This bronze temple bell, which is 155cm tall, was made in China in 1438 during the Ming dynasty. Chinese inscriptions cast on the bell read 'Cast on an auspicious day of the second month in the third year of Emperor Zhengtong's reign of the Ming dynasty'. There are also four additional sections of inscriptions, from an ancient version of a Buddhist sutra, which explains that the most essential emotion of Buddhists should be patriotic.
"Huang Tu Yong Gu" (The territory of the emperor will remain stable forever),
"Di Dao Xia Chang" (The ideals of the ruler (emperor) will be lasting and flourishing),
"Fa Lun Chang Zhuan" (The wheel of transmigration turns unceasingly),
"Fo Ri Zeng Hui" (The shine of Buddha will be increasingly brilliant).

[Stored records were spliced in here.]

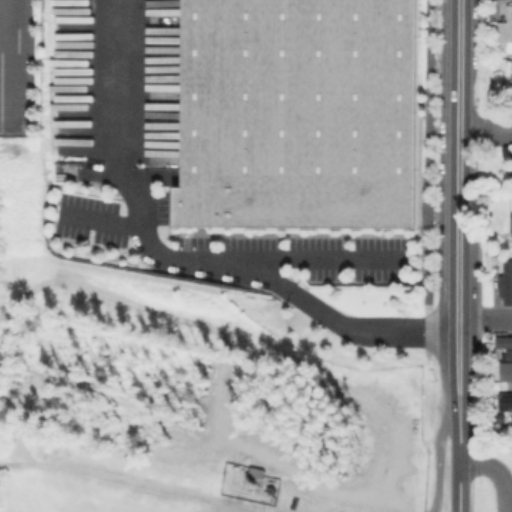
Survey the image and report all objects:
building: (504, 27)
building: (507, 29)
road: (115, 81)
building: (298, 113)
building: (298, 114)
road: (485, 131)
road: (458, 160)
road: (430, 179)
road: (99, 220)
building: (510, 221)
road: (327, 257)
building: (498, 261)
road: (263, 273)
building: (505, 281)
building: (508, 284)
road: (484, 319)
building: (502, 341)
building: (504, 371)
building: (507, 374)
road: (458, 390)
building: (504, 400)
building: (506, 403)
road: (495, 471)
road: (458, 486)
road: (508, 508)
road: (504, 510)
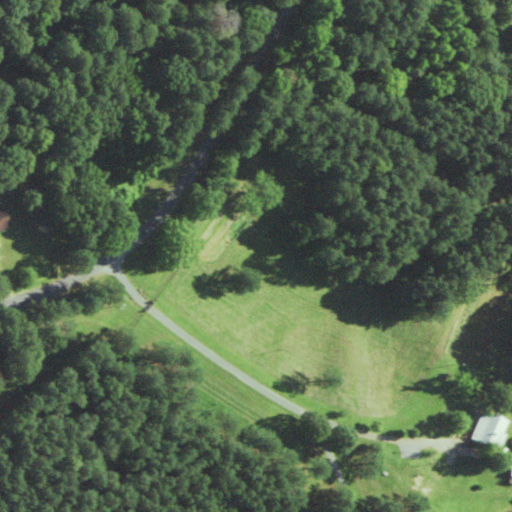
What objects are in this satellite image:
road: (165, 173)
building: (0, 224)
building: (481, 429)
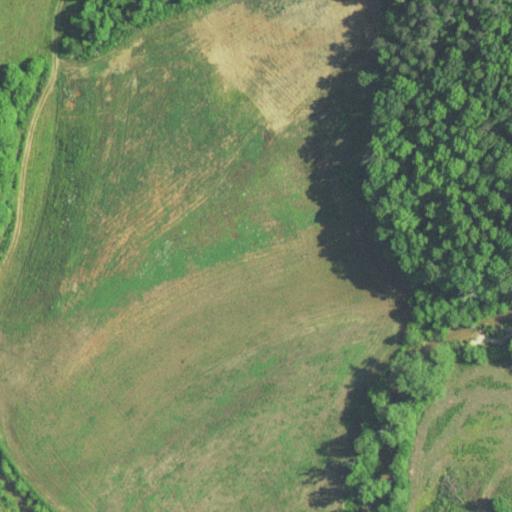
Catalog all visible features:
road: (24, 222)
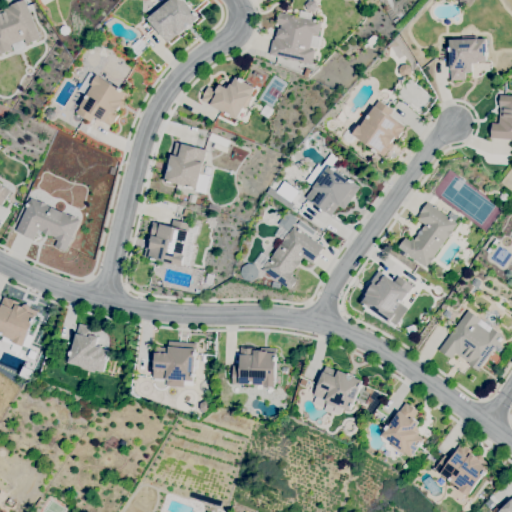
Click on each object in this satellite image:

In China, temple bells are used to announce the time of events during the course of the day. The sound of the bell is also believed to have been heard by the spiritual world. According to Buddhist tradition, the sound of the bell can gladden the heart of immortals, stop ghosts from their evil-doings and break open the gates of hell to bring relief to the suffering and the distressed there. Bells were suspended within covered towers and rung using a striking log attached horizontally to the temple superstructure with ropes. This bell emits a lingering solemn and melodious sound.